Shadow Act: An Elegy for Journalist James Foley
Shadow Act: An Elegy for Journalist James Foley
By Daniel Brock Johnson
Released August 1, 2023
In his second collection—a powerful act of documentary poetics a decade in the making—Johnson chronicles the perils and joys of fatherhood and a shattering tragedy that plays out thousands of miles away. Nearly two years after the poet’s closest friend went missing, journalist James Foley was executed by ISIS in Syria. In this poetic daybook like no other, Johnson often speaks directly to his missing friend—“I don’t know, Jim, where you are,” even long after his death. Page to page, Foley ghosts in and out of the book, as the poet hails the birth of children, recounts hunting for the body of a neighbor’s missing cat, and, later, pores over the hand-written pages that Foley smuggled out of a Libyan prison in his shoe. An educator and poet, Johnson has crafted a vibrant, urgent collection that pulses with the terror and hardship Foley faced, the anguish of those he left behind, and the everlasting friendship between the two men. During a time of great collective trauma and mourning, this heartfelt, formally rich collection tackles the question: “How do you go on living, loving, and creating in the face of unthinkable loss?”

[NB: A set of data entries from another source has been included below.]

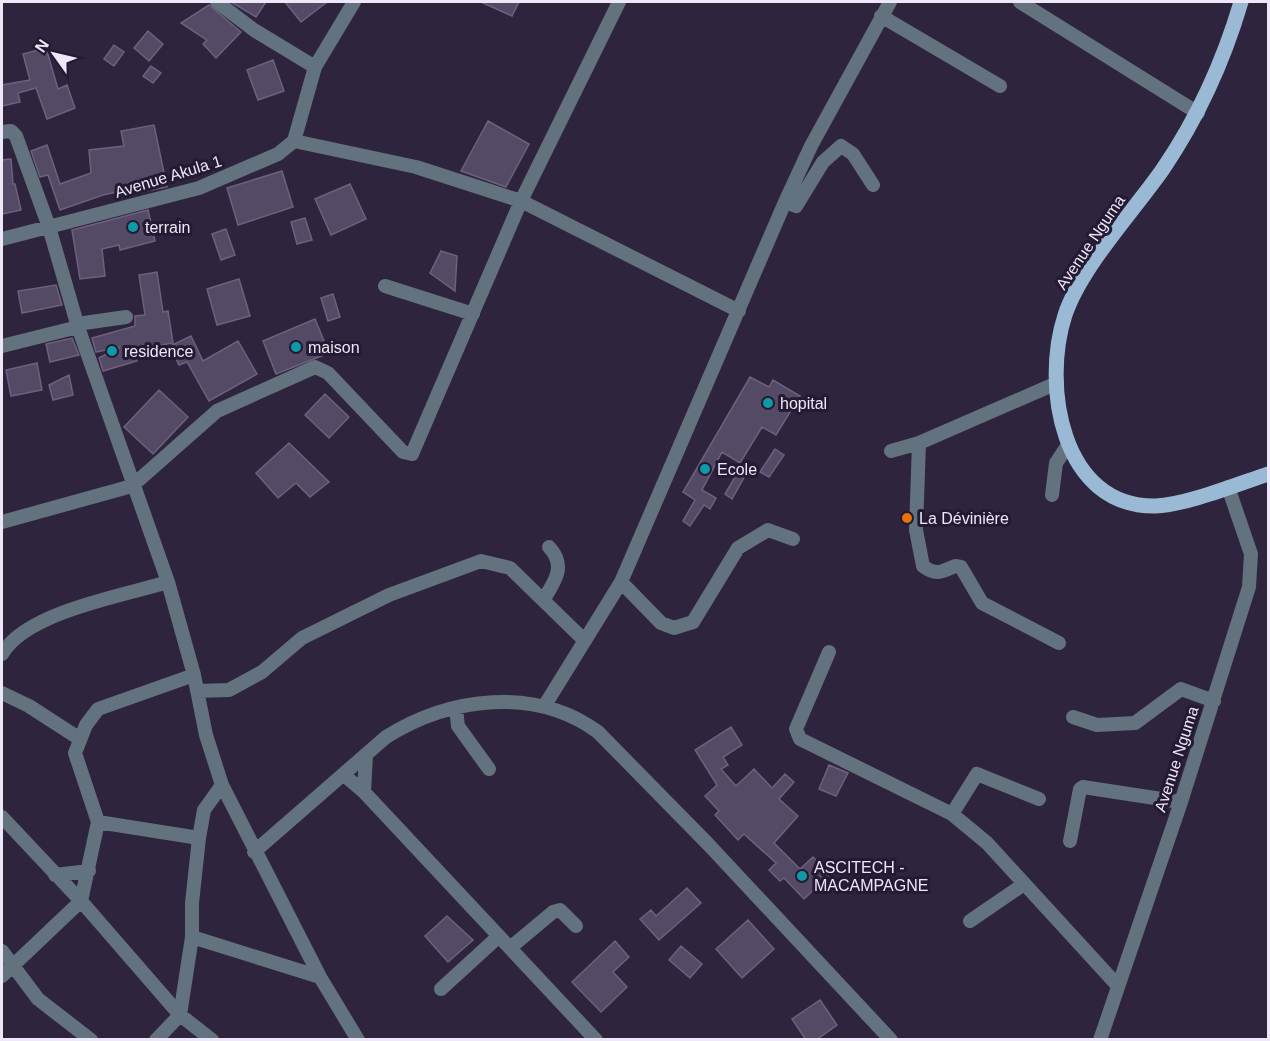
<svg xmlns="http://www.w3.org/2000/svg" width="1270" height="1041" viewBox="0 0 1270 1041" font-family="Helvetica,sans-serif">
<rect width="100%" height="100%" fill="#2e243d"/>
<path fill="#554a66" stroke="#6c617e" stroke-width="1.5" d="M231,2H266L256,17Z
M285,2H327L301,22Z
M481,2H519L512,16Z
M209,5L241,32L216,58L203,44L207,40L181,23Z
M148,31L163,44L149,61L134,48Z
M114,45L124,52L114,66L104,59Z
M46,48L58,89L67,85L75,108L47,119L36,88L18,93L20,102L2,106V85L30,80L23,54Z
M273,60L284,91L258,100L247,70Z
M151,66L161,73L153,83L143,76Z
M488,121L529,144L506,187L461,171Z
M154,125L167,187L136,193L135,188L103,195L60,210L48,175L40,177L31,151L47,145L60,184L91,173L89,150L124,146L121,131Z
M11,159L13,184H15L21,210L2,214V160Z
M282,171L293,207L238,225L227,188Z
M350,184L366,219L331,235L315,199Z
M148,210L155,241L120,250L119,245L102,249L105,276L80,279L72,230Z
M305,218L312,240L297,244L291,222Z
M226,229L235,255L221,260L212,234Z
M441,251L457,256L455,291L430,273Z
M157,272L163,312L168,311L173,343L134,350L137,361L103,371L99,358L120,347L96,352L92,338L135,326V316L145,315L139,275Z
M239,279L250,316L217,325L207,289Z
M56,285L62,305L22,313L18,291Z
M333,294L340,317L328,321L321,298Z
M315,319L329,353L276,374L263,341Z
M191,336L203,361L238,341L257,374L209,401L187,362L179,365L170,346Z
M72,338L79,355L50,362L46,344Z
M37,363L42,390L11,396L6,370Z
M69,375L73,395L53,400L49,385Z
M750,377L769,387L773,380L800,396L776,435L762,427L740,463L722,452L702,490L716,498L710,509L704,505L690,526L683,521L695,500L683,492Z
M159,390L188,417L153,454L124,427Z
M325,394L349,417L329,438L305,415Z
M289,443L329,482L310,497L296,483L278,498L256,473Z
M775,449L784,455L769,477L760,472Z
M739,470L746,474L732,499L725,494Z
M731,727L742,745L723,757L728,765L721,769L736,786L754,769L772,788L785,774L794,782L779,799L798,816L774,843L800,869L813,857L830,874L804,899L784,878L780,881L769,870L776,863L744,834L738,840L715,815L719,811L705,796L717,785L695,750Z
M829,765L848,773L836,796L819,789Z
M687,888L701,903L659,940L640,919L651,910L656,916Z
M447,916L473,940L448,962L425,936Z
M748,920L774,949L742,978L716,949Z
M615,941L629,957L613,972L627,987L601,1012L572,982Z
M681,946L702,964L690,978L669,960Z
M820,1000L837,1025L816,1040H806L792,1019Z"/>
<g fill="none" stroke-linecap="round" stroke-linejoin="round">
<path stroke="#62727f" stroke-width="14" d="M217,2L254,30L315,67
M1020,2L1198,113
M881,16L1000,86
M2,132L11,131L16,136L49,227L78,327L168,582L194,675L206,735L222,785L320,977L358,1040
M294,141L416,167L521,201L739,311
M785,202L796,206L823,162L841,146L853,154L873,185
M2,239L199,188L278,154L294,141L315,67L354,2
M385,286L473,314
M77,324L126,317
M2,346L78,327
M919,443L916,530L923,566C936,576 942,572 955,566L961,567L982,603L1059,643
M891,451L919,443L1057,383
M1052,495L1056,463L1068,445
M2,522L132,486L217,411L315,367L328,373L403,452L412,454L521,201L619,2
M621,582L661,623L674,628L693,622L738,548L768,530L793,539
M544,599C556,580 566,565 549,547
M829,652L796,729L800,739L952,814L987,843L1118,986
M2,654C26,612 122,596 168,582
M197,691L229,690L262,672L302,638L389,595L481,561L510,568L584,640
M2,693L29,706L80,739
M545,705L621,582L785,202L811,146L890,2
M456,709L458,726L489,769
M1073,717L1097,725L1135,723L1181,689L1214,701
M344,775L364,792L596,1040
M364,792L366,755
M952,814L977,774L1039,799
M2,817L81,901L180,1015L212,1040
M98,822L199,838
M1070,841L1080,789L1083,787L1181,802
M254,852L386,737C450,697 535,686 598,732L708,844L891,1040
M55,875L89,871
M970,921L1024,884
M192,937L320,977
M510,948L553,912L560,910L576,926
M2,951L38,999L91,1040
M2,976L81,901L98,822L75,753L86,725L98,709L194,675
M441,989L499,936
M156,1040L180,1015L192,937V903L199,838L204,810L222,785
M1100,1040L1181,802L1249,587L1251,554L1228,487"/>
<path stroke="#99b9d5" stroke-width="15" d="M1241,2C1223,63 1199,116 1163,169C1133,212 1081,267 1065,315C1042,385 1061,507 1155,506C1186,505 1238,484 1268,474"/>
</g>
<g fill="#0f9aa8" stroke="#251a33" stroke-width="2">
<circle cx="133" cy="227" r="6"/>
<circle cx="296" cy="347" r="6"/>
<circle cx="112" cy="351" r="6"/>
<circle cx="768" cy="403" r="6"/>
<circle cx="705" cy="469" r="6"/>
<circle cx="802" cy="876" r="6"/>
</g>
<circle fill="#e8710a" stroke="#251a33" stroke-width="2" cx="907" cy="518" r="6"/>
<g text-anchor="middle" stroke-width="6" stroke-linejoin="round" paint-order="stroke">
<g font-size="16" fill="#ede7f8" stroke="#251a33">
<text transform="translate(168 176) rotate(-17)" y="6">Avenue Akula 1</text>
<text transform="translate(1090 242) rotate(-56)" y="6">Avenue Nguma</text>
<text transform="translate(1176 759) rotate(-72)" y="6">Avenue Nguma</text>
</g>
<g font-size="16" fill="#ede7f8" stroke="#251a33" text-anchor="start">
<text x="145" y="233">terrain</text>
<text x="308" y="353">maison</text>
<text x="124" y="357">residence</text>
<text x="780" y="409">hopital</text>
<text x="717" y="475">Ecole</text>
<text x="919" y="524">La Dévinière</text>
<text x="814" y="873">ASCITECH -<tspan x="814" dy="18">MACAMPAGNE</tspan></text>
</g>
</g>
<rect width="1270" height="1041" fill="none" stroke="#ede7f8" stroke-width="6"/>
<g transform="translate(54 54) rotate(304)" stroke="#251a33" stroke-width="4.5" paint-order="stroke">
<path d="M0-4.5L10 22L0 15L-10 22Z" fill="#ede7f8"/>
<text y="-9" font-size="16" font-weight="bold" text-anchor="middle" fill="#ede7f8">N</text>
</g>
</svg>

Daniel Johnson published How to Catch a Falling Knife, winner of the Kinereth Gensler Award, in 2010 with Alice James Books. In connection with the book’s release, Johnson performed an illuminated version of the text involving poetry, original music, and the found home movies of William Bradley, a World War II-era Fuller Brush salesman from Davenport, Iowa. Johnson’s poetry has appeared in a variety of journals and anthologies, including Best American Poetry 2007, The Iowa Review, The Boston Review, American Letters & Commentary, and I Have My Own Song for It: Modern Poems of Ohio. He is the founding executive director of 826 Boston, a youth writing center, which is part of the national network founded by writer Dave Eggers and educator Ninive Calegari. He was named the executive director of Mass Poetry in 2018. Johnson lives with his wife and children in Boston.